Drug spending policies had been anticipated to be one of the largest off-sets in the reconciliation bill, however the magnitude of the included drug spending policies has been limited since initial discussions. Upon the release of the preliminary outline of the prescription drug pricing provisions that were to be included in the final bill, CIDSA experts were asked to analyze how the outline of Medicare negotiation would impact prices. While the full text has been released in the time since this survey began, experts were asked to limit their analysis to the initial outline.
In the preliminary drug pricing provisions, negotiation was outlined for both Medicare Part B and Medicare Part D. Drug eligible for negotiation must be among the highest gross spending drugs and are single source drugs outside of their initial exclusivity period, 9 years for small molecule drugs and 12 years for biologics. The proposal outlines a timeline where the Secretary of HHS will negotiate up to 10 drugs in 2025 and each proceeding year will select more eligible drugs to negotiate, until reaching 20 drugs by 2028. The negotiated drug must also not exceed certain outlined benchmarks, which are as follows:
The outline also notes that manufacturers who refuse to participate in negotiation will be subject to an excise tax. There are also additional exemptions included to protect small biotech firms.

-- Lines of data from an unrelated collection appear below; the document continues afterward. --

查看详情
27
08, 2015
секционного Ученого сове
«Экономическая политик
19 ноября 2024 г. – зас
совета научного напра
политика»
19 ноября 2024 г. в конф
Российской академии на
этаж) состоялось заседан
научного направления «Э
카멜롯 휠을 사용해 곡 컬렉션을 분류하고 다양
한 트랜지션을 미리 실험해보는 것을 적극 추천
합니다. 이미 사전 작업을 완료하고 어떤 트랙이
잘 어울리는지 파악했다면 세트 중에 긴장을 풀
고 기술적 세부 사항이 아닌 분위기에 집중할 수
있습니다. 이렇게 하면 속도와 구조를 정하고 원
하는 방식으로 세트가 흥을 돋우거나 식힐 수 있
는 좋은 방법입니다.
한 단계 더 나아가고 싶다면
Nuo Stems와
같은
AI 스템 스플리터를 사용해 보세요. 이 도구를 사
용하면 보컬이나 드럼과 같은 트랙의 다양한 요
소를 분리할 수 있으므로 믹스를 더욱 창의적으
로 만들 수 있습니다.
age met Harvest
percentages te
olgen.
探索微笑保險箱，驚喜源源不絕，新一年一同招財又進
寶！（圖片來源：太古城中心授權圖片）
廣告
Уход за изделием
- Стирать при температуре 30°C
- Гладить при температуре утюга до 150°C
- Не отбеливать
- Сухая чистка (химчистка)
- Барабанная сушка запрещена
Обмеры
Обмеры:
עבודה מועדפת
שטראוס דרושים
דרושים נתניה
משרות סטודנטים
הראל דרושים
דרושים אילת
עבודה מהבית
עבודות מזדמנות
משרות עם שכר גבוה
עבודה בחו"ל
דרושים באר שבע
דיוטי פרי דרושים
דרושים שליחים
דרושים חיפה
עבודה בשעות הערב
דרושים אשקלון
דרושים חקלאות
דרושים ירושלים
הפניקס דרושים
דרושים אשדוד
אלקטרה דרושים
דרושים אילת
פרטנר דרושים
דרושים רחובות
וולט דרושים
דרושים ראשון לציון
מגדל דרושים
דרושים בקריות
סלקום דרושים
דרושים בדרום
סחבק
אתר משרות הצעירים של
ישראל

The CIDSA experts agreed that the preliminary overview of Medicare negotiation as in the reconciliation bill will moderately reduce drug spending. While the experts unanimously agreed that this policy would moderately decrease net prices; they were evenly split if list prices would be affected or moderately decrease. The panel believe that this policy would moderately increase drug access for Medicare patients and large patient groups but would have no impact on any other patient group.

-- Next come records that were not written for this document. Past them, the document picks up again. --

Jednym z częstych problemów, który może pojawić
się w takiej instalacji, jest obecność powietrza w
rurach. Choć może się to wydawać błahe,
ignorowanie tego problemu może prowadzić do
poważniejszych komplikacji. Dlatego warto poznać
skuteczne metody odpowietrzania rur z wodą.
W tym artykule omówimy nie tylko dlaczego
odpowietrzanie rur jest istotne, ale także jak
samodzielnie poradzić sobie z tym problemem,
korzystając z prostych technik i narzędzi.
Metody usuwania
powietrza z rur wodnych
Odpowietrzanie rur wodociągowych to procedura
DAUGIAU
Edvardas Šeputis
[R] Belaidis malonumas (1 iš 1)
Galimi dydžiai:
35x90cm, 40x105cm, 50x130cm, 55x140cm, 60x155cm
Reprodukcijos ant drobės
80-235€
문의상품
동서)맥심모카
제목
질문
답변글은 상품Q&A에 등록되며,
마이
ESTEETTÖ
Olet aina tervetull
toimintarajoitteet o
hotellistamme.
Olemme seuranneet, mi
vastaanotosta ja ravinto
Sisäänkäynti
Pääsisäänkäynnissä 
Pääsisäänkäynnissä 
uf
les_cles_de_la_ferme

All of the experts opined that this policy would advance drug spending policy but were spilt on if it would be a significant advancement or less. The experts agreed that the ability to be implemented and the precedent-setting value of the policy should be considered strengths. The experts were split on whether the magnitude of the impact on drug spending and the size of the affected patient population were strengths or weaknesses of the policy.
Only 8 experts were able to participate in this survey.

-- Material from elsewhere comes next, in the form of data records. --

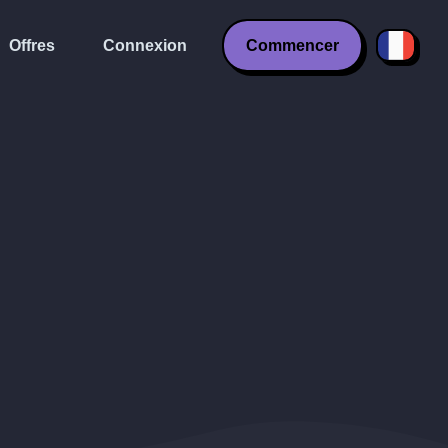
Offres
Connexion
Commencer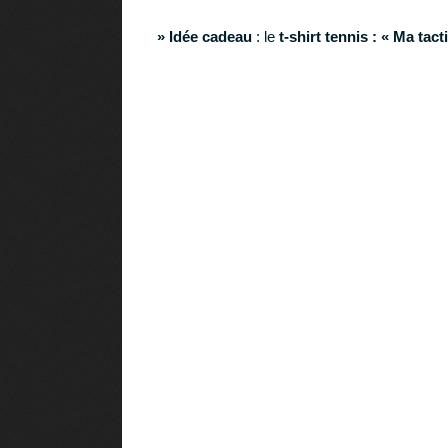
» Idée cadeau
: le
t-shirt tennis : « Ma tact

The expert panel highlighted several policy concerns for policymakers to consider. Most notably, the experts highlighted that, with a few exceptions, it is hard for a drug to become a top-spend drug in Medicare right after its launch. The possible implications this policy could have on industry investment was also a notable consideration that experts highlighted. Other key considerations are that the negotiated price must be publicly available and that in the policy is it unclear if “drugs” are defined as a new molecular entity or a new drug application. Policymakers should also consider the ability for manufacturers to shift customers to a different product that is not subject to negotiation and that the AMP calculations must be reflective of actual net prices paid across non-federal markets. The final points that experts made for policymakers to be aware of were the uncertainty of the behavioral response of manufacturers to manipulate launch prices and the uncertainty of how many drugs would fall under this policy today.